30 July 2007

Innocents in Jail - Writ of Actual Innocence

Last week there was some consternation voiced about innocent people going to prison.

The reason this problem has come to light is the time which has passed allowing data to be gathered on people who have been set free from prison because DNA found on a victim did not match the DNA of the person convicted. The assumption is then made that the same percentage of people convicted in non-DNA cases should not have been convicted. Of course, these people will never have absolute scientific evidence showing they should never have been convicted.

It's a disturbing thought. However, what is the solution? SW Virginia Law pointed out a couple weeks ago an article which tells us that no prisoner has been freed by the Virginia courts since the creation of the "writ of actual innocence" for non-DNA cases.

That's not terribly surprising.

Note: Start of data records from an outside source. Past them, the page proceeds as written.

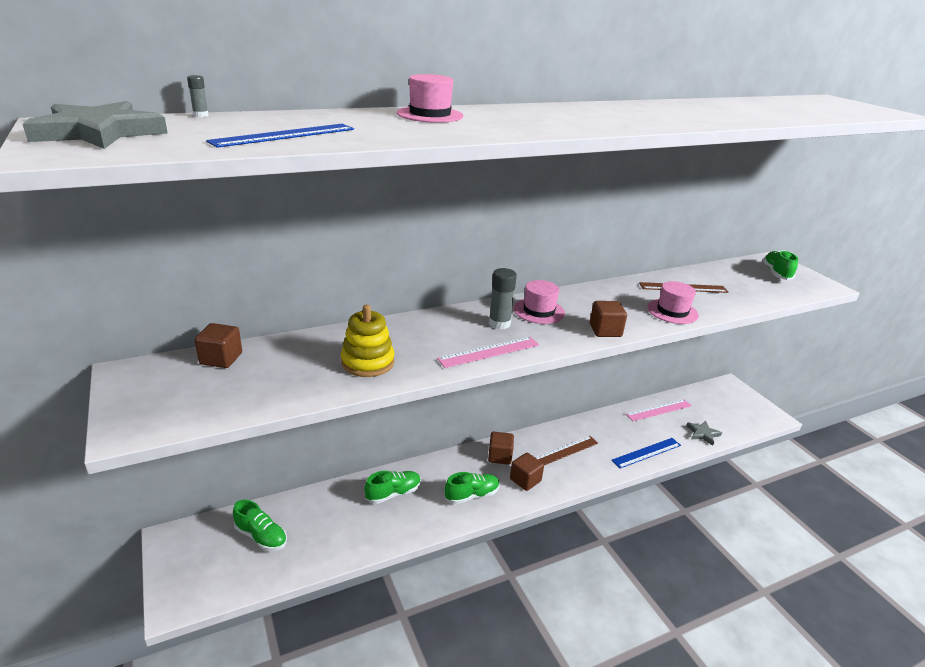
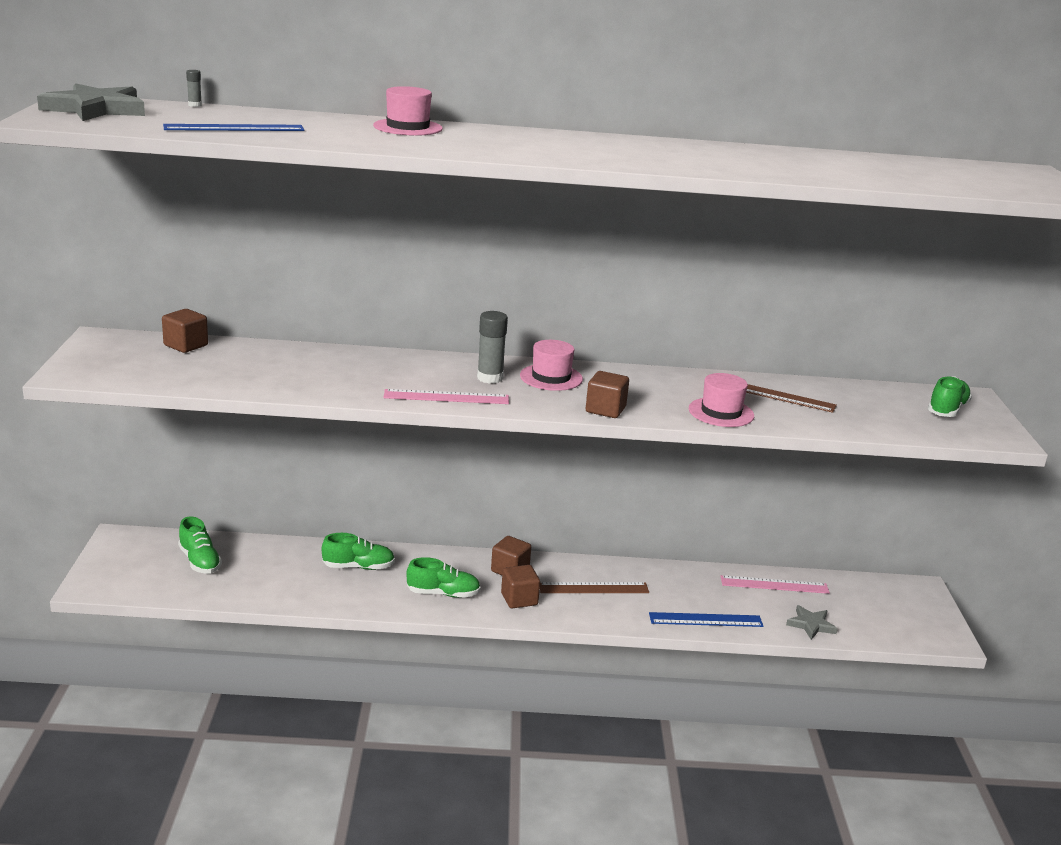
camera: 25 degrees right, 5 degrees down
yellow stacking toy [341,305,395,377] -> none

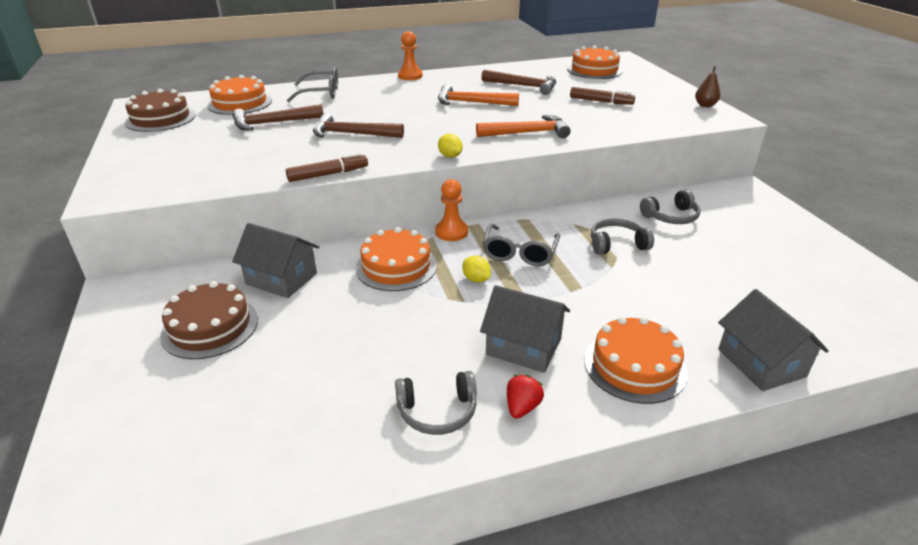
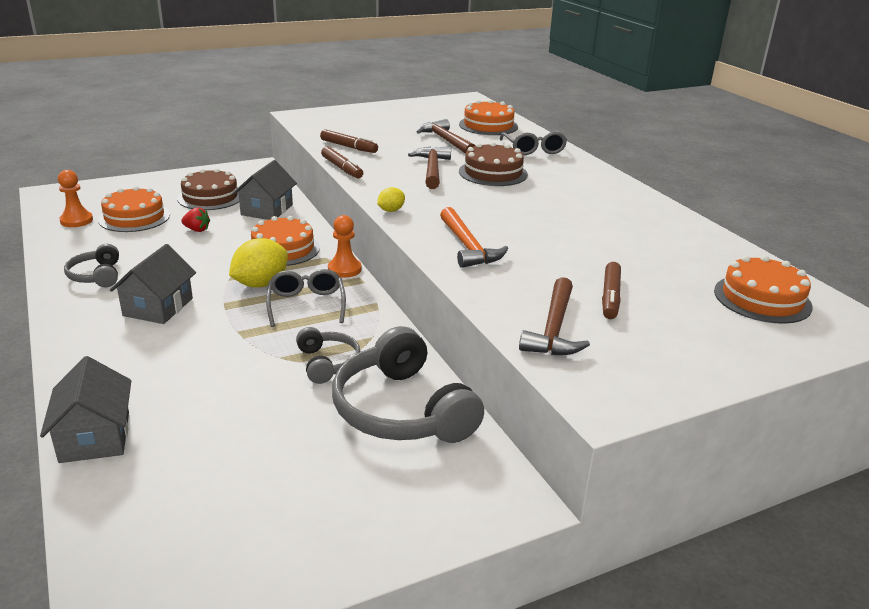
camera: 80 degrees right, 5 degrees down
brown cake [125,89,196,132] -> brown cake moved to [459,142,528,186]
orange pawn [398,31,423,80] -> orange pawn moved to [58,170,93,227]
orange hammer [438,84,519,106] -> none
yellow lemon [462,256,491,283] -> yellow lemon [229,238,288,288], size x1.97
brown hammer [481,70,556,95] -> brown hammer moved to [519,277,590,355]
grey glasses [482,224,560,266] -> grey glasses turned 75 degrees clockwise [266,269,346,327]
red strawberry [507,375,544,418] -> red strawberry moved to [181,207,210,232]
orange cake [584,317,687,404] -> orange cake moved to [98,186,170,232]
grey headphones [640,190,700,224] -> grey headphones [332,326,484,443], size x1.93
brown pear [695,66,720,107] -> none
grey house [718,289,829,391] -> grey house turned 75 degrees counterclockwise [40,356,131,463]
none -> brown marker [320,129,378,153]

According to the article, most of the petitions were based on changed or new witness testimony. That's something of which anyone who has worked in court for a while will always be suspiscious. We've all seen witnesses come in and tell an entirely different story than they told the officer the night of the incident. Why do people change their story? Guilt over what's going to happen to the offender (or has happened). Pressure from the offender. Pressure from the offender's family and friends. A desire to keep child support flowing. Any number of factors. Don't believe me? Go spend a couple months in domestic court.

We've also seen cases where "Louie the Rake" wasn't called during the trial to testify because he has 17 felony convictions, has prison tattoos over half his body, is a member of the same set as the defendant and is obviously lying (so badly it's clear he will get destroyed on cross and take the case with him). If you've already lost the case why not depose Louie and use his testimony to get a new trial? It usually can't get any worse.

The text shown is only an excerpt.